Should we be using RFID tags to monitor workers?

By Stanford Center for Internet and Society on

A few days ago FT.Com ran a story (available here) about an Ohio company that has embedded RFID (radio frequency ID) technology in two of its employees.

Ostensibly, this is just a test to see if RFID tags - tiny chips that can transmit data to local electronic readers - will provide a reliable, cheap way of monitoring and controlling access to sensitive company information and resources.  According to the CEO of CityWatcher, the company that conducted the test, the RFID chips they used function much in the same way as identity cards - though they are implanted in the upper right-arm of the recipient.  And to put this test in context, one should note RFID chips have been used in Japan to keep track of youngsters.

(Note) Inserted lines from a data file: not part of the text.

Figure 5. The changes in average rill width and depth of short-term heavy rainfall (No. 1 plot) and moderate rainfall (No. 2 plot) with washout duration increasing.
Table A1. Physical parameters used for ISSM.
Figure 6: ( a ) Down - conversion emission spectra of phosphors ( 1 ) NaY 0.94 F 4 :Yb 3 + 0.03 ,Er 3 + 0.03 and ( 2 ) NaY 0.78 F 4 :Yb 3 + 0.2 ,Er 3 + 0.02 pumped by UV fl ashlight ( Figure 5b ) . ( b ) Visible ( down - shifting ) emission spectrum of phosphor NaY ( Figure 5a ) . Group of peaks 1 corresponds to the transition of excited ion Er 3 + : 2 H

It sounds like the company had a reasonable objective, and at this point employees have not been coerced into the program.  Nevertheless, one might wonder whether an Orwellian technology synergy is just around the corner.  Many privacy advocates insist that although there may be legitimate uses for technologies like RFID, new surveillance tools are not an unqualified good and should only be adopted after careful study of their probable benefits and drawbacks.

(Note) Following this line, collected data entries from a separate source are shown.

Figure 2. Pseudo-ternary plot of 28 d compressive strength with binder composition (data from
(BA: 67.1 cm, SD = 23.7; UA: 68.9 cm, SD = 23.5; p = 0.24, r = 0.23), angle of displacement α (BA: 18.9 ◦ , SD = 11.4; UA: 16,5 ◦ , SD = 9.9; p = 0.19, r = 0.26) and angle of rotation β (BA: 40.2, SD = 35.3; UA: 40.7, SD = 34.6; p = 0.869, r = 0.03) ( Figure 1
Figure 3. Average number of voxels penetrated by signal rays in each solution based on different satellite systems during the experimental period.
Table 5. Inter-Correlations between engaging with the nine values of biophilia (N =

Perhaps such advocates have unconsented monitoring in mind:  perhaps these workers could be subject to surveillance outside the physical boundaries of CityWatcher.  And maybe it's not a good idea to give private companies carte blanche to monitor their workers - with new productivity-monitoring software, email monitoring policies, and the like, perhaps we are just too readily convinced of the proposition that employers have the right to monitor employees at their caprice.

In any event, RFID will likely be at the center of a lot of privacy debates in the near future.